While, consistent with a previous report30, but not
the others13,31-33, we did not find difference in the
level of exhaled TXB2 (and its metabolite,
11-dihydro-TXB2; data not shown) between asthmatic and
healthy children, but the level of TXB2 showed
significant reduction after 3 days of oral prednisolone treatment.
Further,
Dworski
et al. found that prednisone was able to reduce the synthesis of
eicosanoids, including TXB2 level, in macrophage-rich
BAL-fluid cells from 14 atopic asthmatic volunteers at baseline and
after allergen instillation34. It is also worth noting
that in double-blind, placebo-controlled trials, the thromboxane
receptor antagonist, seratrodast, and the thromboxane synthase
inhibitor, ozagrel, were proven efficacious in the treatment of patients
with asthma35. However, the effect of
TXA2 inhibitors in asthma has not been widely used
because no statistically significant difference was observed, but it has
been suggested that it might be a good disease marker of asthma only in
a certain ethnic group36. One explanation for these
conflicting results could be phenotypically different in the study
population. Nevertheless, while the level of TXB2 may be
dependent on the stage of asthma and its severity, the reduction in
TXB2 after therapy appears to be consistent. Further
independent studies are needed to confirm these results. The finding
that the level of exhaled TXB2 was significantly reduced
during convalescence is significant in and of itself, providing a basis
for further exploring its clinical utility in monitoring the therapeutic
outcome in place of FeNO.
Furthermore, it is worth noting that LTB4,
LTE4, PGE2 and LXA4 also
showed reduction in patients with the respective levels at the 30%
percentile, and, in fact, only in those who had higher levels of exhaled
eicosanoids. This could be related to the stages of asthma progression
during exacerbation, and to the phenotypic heterogeneity of asthma in
the study population in terms of its etiology and pathogenic mechanism.

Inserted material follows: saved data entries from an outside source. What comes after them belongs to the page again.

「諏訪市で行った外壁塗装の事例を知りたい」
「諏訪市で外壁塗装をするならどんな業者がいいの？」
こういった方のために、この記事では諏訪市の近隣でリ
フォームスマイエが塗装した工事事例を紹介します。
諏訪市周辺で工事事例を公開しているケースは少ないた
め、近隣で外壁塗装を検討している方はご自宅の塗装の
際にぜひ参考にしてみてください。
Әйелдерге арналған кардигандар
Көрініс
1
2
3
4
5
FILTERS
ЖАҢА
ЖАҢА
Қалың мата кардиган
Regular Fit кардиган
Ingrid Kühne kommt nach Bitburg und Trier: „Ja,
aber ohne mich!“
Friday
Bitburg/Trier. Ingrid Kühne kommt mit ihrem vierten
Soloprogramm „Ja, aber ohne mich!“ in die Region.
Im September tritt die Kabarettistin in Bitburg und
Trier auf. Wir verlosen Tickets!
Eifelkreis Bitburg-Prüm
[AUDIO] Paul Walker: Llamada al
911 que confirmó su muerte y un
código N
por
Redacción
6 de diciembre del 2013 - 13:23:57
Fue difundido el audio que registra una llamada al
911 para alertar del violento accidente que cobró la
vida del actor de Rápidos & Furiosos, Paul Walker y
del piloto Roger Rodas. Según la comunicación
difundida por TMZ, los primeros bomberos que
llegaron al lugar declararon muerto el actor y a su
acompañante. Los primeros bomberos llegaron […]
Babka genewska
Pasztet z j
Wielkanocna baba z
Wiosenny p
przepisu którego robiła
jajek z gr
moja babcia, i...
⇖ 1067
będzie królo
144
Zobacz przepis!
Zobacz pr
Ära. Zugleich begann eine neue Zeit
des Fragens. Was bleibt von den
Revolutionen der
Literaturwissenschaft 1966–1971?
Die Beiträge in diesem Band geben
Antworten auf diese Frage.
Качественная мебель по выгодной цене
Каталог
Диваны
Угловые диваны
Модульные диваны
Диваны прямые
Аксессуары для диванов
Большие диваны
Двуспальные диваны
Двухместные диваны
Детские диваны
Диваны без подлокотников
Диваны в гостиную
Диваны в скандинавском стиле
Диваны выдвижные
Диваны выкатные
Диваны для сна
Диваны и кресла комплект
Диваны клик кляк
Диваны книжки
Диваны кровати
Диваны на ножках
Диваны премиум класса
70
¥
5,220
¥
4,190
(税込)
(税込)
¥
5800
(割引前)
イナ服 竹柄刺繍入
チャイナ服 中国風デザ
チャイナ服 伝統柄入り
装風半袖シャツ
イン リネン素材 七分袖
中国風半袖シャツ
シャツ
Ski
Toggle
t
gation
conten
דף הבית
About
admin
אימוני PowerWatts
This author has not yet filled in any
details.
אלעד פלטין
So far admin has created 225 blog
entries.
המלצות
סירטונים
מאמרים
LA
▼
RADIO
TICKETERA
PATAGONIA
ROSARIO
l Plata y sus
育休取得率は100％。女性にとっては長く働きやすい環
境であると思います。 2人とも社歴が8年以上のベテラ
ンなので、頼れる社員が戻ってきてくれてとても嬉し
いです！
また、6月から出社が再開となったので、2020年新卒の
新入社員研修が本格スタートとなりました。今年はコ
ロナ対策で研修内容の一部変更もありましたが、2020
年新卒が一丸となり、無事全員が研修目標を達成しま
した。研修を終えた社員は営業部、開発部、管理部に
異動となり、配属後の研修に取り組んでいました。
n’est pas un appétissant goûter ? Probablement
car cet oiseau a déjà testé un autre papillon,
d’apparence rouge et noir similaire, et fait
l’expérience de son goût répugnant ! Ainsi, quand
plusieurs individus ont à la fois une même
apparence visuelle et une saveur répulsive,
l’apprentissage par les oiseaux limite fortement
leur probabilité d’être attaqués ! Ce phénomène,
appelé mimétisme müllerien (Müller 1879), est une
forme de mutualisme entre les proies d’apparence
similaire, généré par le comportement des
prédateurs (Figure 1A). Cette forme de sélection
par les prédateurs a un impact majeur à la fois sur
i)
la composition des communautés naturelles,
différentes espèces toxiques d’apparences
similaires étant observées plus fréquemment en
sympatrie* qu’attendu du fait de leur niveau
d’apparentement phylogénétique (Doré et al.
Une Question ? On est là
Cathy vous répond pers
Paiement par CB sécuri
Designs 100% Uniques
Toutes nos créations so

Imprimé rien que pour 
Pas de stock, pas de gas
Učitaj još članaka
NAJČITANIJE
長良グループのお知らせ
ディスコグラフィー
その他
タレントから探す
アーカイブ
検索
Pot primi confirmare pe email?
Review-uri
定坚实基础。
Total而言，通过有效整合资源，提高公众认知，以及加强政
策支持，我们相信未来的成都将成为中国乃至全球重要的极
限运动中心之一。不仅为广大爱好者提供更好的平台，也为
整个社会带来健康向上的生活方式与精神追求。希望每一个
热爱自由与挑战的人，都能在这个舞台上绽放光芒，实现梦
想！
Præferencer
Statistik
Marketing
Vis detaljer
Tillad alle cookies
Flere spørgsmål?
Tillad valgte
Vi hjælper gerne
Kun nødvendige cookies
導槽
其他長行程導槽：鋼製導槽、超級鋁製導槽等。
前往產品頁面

Further investigation into this possibility is clearly required. In
conclusion, these results provided insight into the measurements of
exhaled eicosanoid profiles in our study population, and showed that
there was a significant difference between the levels of
TXB2 and 15-HETE during acute asthma exacerbation and
convalescence. Additional prospective studies are necessary to evaluate
the utility of the proposed discriminator in the context of the
diagnosis and monitoring of childhood asthma.